### Supplied material
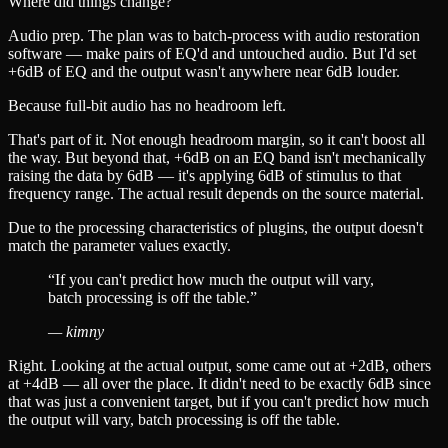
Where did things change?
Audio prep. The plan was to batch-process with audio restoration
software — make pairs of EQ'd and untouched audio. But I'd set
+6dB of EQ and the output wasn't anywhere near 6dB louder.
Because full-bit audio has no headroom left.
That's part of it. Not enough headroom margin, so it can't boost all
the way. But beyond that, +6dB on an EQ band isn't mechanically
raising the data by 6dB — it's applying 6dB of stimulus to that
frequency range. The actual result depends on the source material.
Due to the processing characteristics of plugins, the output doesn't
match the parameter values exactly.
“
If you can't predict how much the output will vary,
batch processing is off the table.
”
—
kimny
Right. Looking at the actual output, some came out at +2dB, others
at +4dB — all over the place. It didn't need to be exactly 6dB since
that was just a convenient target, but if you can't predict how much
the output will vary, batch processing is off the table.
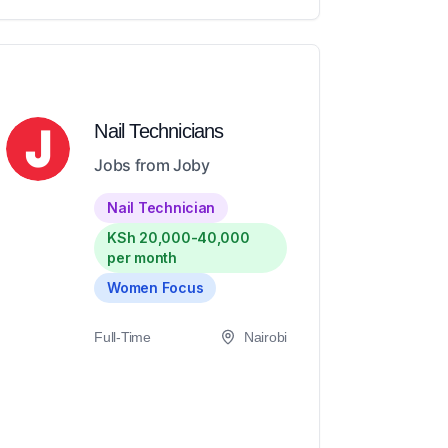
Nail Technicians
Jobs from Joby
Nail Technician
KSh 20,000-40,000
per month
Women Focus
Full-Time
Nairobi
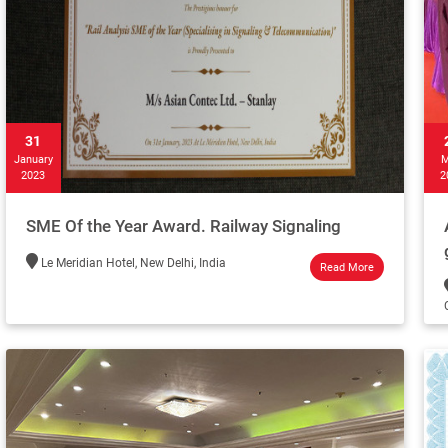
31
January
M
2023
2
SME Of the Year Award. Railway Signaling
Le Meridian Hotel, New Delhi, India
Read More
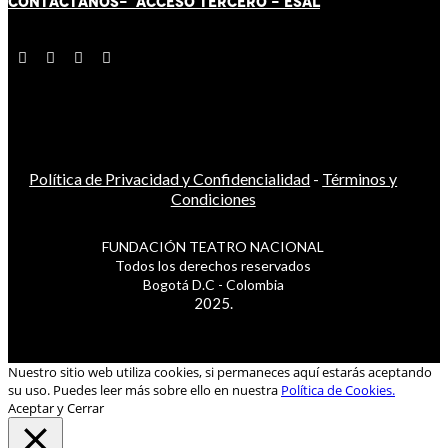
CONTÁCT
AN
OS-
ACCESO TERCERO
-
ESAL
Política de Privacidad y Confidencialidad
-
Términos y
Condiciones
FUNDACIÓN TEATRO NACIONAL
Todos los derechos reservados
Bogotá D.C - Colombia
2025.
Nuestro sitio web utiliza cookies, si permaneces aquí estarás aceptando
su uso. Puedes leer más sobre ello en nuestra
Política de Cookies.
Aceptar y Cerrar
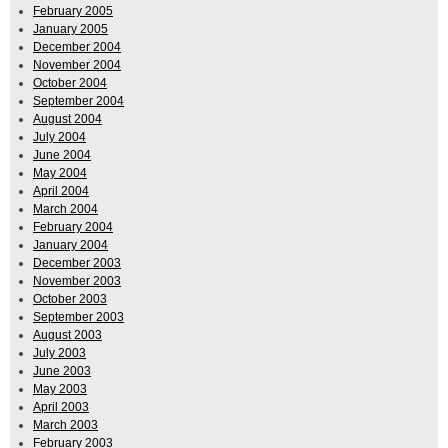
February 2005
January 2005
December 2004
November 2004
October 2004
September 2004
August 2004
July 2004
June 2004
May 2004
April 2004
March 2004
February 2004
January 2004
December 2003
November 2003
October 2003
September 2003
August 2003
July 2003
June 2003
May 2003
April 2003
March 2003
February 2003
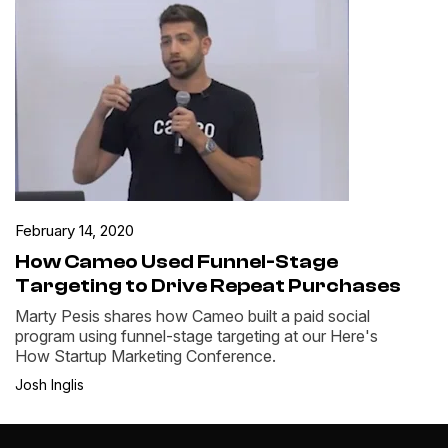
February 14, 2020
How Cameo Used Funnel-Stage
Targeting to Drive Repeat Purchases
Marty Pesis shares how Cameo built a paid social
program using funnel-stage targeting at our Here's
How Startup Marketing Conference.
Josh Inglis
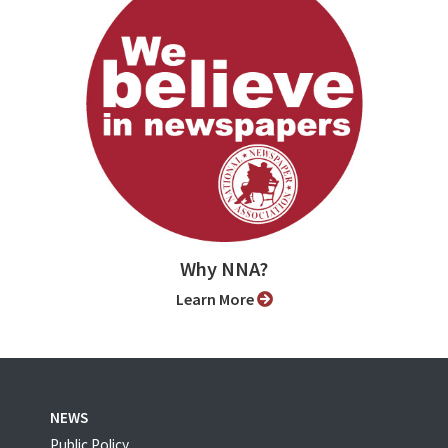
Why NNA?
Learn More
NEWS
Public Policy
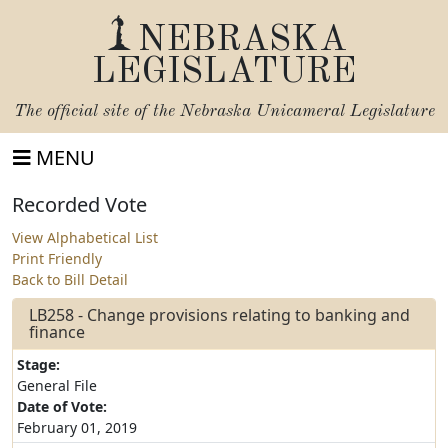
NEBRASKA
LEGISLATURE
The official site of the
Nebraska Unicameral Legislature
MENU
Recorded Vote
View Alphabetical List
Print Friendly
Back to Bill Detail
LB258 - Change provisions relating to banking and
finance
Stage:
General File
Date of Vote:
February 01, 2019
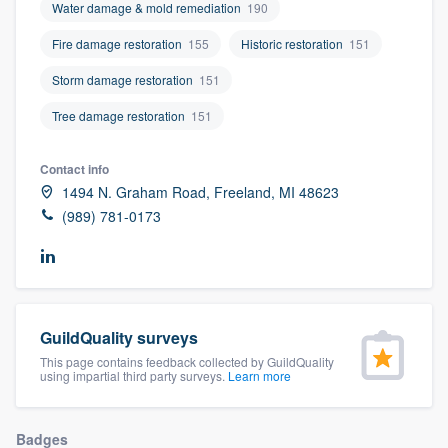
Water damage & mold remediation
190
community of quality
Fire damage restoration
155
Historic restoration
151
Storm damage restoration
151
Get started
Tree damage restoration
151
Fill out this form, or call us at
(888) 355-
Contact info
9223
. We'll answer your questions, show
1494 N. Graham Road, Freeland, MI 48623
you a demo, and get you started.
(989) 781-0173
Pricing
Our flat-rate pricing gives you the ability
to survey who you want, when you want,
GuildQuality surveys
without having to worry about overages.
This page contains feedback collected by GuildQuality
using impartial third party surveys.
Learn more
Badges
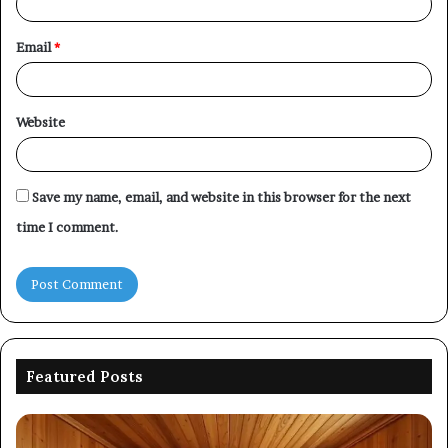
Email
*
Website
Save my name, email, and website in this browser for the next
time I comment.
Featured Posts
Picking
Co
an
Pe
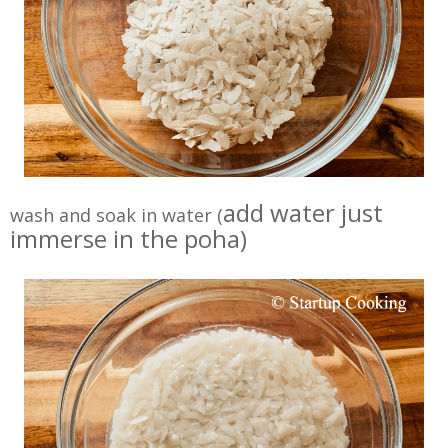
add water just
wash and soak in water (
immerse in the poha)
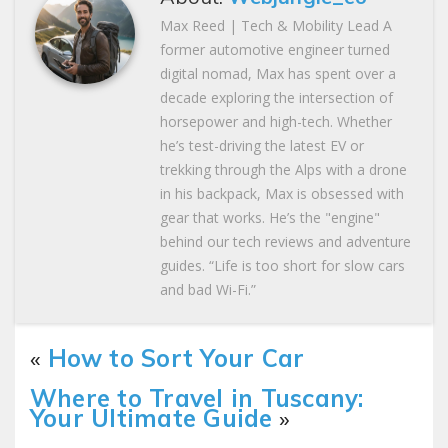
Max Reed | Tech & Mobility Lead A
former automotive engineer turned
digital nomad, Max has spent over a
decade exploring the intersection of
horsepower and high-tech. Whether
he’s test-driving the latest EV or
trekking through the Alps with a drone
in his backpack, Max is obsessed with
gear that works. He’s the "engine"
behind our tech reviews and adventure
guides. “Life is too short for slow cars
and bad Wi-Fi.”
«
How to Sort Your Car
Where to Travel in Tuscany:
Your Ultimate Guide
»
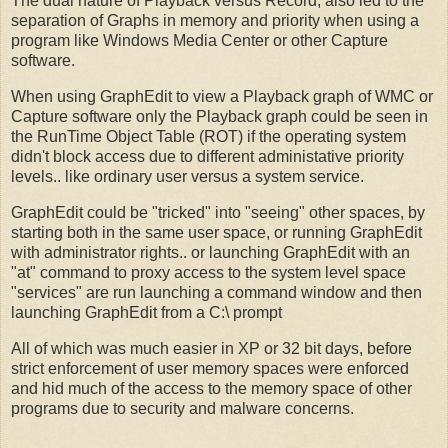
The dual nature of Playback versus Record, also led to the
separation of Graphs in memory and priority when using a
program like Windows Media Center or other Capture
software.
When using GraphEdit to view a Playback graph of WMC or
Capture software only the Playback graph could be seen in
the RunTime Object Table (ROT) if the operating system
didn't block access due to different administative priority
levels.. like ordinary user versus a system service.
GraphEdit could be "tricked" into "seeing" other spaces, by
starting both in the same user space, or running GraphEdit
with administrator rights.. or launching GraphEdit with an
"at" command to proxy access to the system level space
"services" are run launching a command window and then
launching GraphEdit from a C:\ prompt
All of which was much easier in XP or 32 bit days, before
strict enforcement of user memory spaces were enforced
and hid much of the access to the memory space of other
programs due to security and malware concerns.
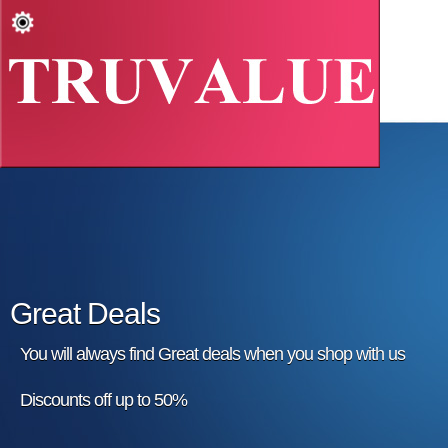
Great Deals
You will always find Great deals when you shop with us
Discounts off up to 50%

### Task item
In your answer, repeat all the entries exactly, but leave out the pictures.

### Finished task
Where did things change?
Audio prep. The plan was to batch-process with audio restoration
software — make pairs of EQ'd and untouched audio. But I'd set
+6dB of EQ and the output wasn't anywhere near 6dB louder.
Because full-bit audio has no headroom left.
That's part of it. Not enough headroom margin, so it can't boost all
the way. But beyond that, +6dB on an EQ band isn't mechanically
raising the data by 6dB — it's applying 6dB of stimulus to that
frequency range. The actual result depends on the source material.
Due to the processing characteristics of plugins, the output doesn't
match the parameter values exactly.
“
If you can't predict how much the output will vary,
batch processing is off the table.
”
—
kimny
Right. Looking at the actual output, some came out at +2dB, others
at +4dB — all over the place. It didn't need to be exactly 6dB since
that was just a convenient target, but if you can't predict how much
the output will vary, batch processing is off the table.
Nail Technicians
Jobs from Joby
Nail Technician
KSh 20,000-40,000
per month
Women Focus
Full-Time
Nairobi
31
January
M
2023
2
SME Of the Year Award. Railway Signaling
Le Meridian Hotel, New Delhi, India
Read More
CONTÁCT
AN
OS-
ACCESO TERCERO
-
ESAL
Política de Privacidad y Confidencialidad
-
Términos y
Condiciones
FUNDACIÓN TEATRO NACIONAL
Todos los derechos reservados
Bogotá D.C - Colombia
2025.
Nuestro sitio web utiliza cookies, si permaneces aquí estarás aceptando
su uso. Puedes leer más sobre ello en nuestra
Política de Cookies.
Aceptar y Cerrar
February 2005
January 2005
December 2004
November 2004
October 2004
September 2004
August 2004
July 2004
June 2004
May 2004
April 2004
March 2004
February 2004
January 2004
December 2003
November 2003
October 2003
September 2003
August 2003
July 2003
June 2003
May 2003
April 2003
March 2003
February 2003
February 14, 2020
How Cameo Used Funnel-Stage
Targeting to Drive Repeat Purchases
Marty Pesis shares how Cameo built a paid social
program using funnel-stage targeting at our Here's
How Startup Marketing Conference.
Josh Inglis
Why NNA?
Learn More
NEWS
Public Policy
NEBRASKA
LEGISLATURE
The official site of the
Nebraska Unicameral Legislature
MENU
Recorded Vote
View Alphabetical List
Print Friendly
Back to Bill Detail
LB258 - Change provisions relating to banking and
finance
Stage:
General File
Date of Vote:
February 01, 2019
Water damage & mold remediation
190
community of quality
Fire damage restoration
155
Historic restoration
151
Storm damage restoration
151
Get started
Tree damage restoration
151
Fill out this form, or call us at
(888) 355-
Contact info
9223
. We'll answer your questions, show
1494 N. Graham Road, Freeland, MI 48623
you a demo, and get you started.
(989) 781-0173
Pricing
Our flat-rate pricing gives you the ability
to survey who you want, when you want,
GuildQuality surveys
without having to worry about overages.
This page contains feedback collected by GuildQuality
using impartial third party surveys.
Learn more
Badges
Email
*
Website
Save my name, email, and website in this browser for the next
time I comment.
Featured Posts
Picking
Co
an
Pe
add water just
wash and soak in water (
immerse in the poha)
Max Reed | Tech & Mobility Lead A
former automotive engineer turned
digital nomad, Max has spent over a
decade exploring the intersection of
horsepower and high-tech. Whether
he’s test-driving the latest EV or
trekking through the Alps with a drone
in his backpack, Max is obsessed with
gear that works. He’s the "engine"
behind our tech reviews and adventure
guides. “Life is too short for slow cars
and bad Wi-Fi.”
«
How to Sort Your Car
Where to Travel in Tuscany:
Your Ultimate Guide
»
The dual nature of Playback versus Record, also led to the
separation of Graphs in memory and priority when using a
program like Windows Media Center or other Capture
software.
When using GraphEdit to view a Playback graph of WMC or
Capture software only the Playback graph could be seen in
the RunTime Object Table (ROT) if the operating system
didn't block access due to different administative priority
levels.. like ordinary user versus a system service.
GraphEdit could be "tricked" into "seeing" other spaces, by
starting both in the same user space, or running GraphEdit
with administrator rights.. or launching GraphEdit with an
"at" command to proxy access to the system level space
"services" are run launching a command window and then
launching GraphEdit from a C:\ prompt
All of which was much easier in XP or 32 bit days, before
strict enforcement of user memory spaces were enforced
and hid much of the access to the memory space of other
programs due to security and malware concerns.
Great Deals
You will always find Great deals when you shop with us
Discounts off up to 50%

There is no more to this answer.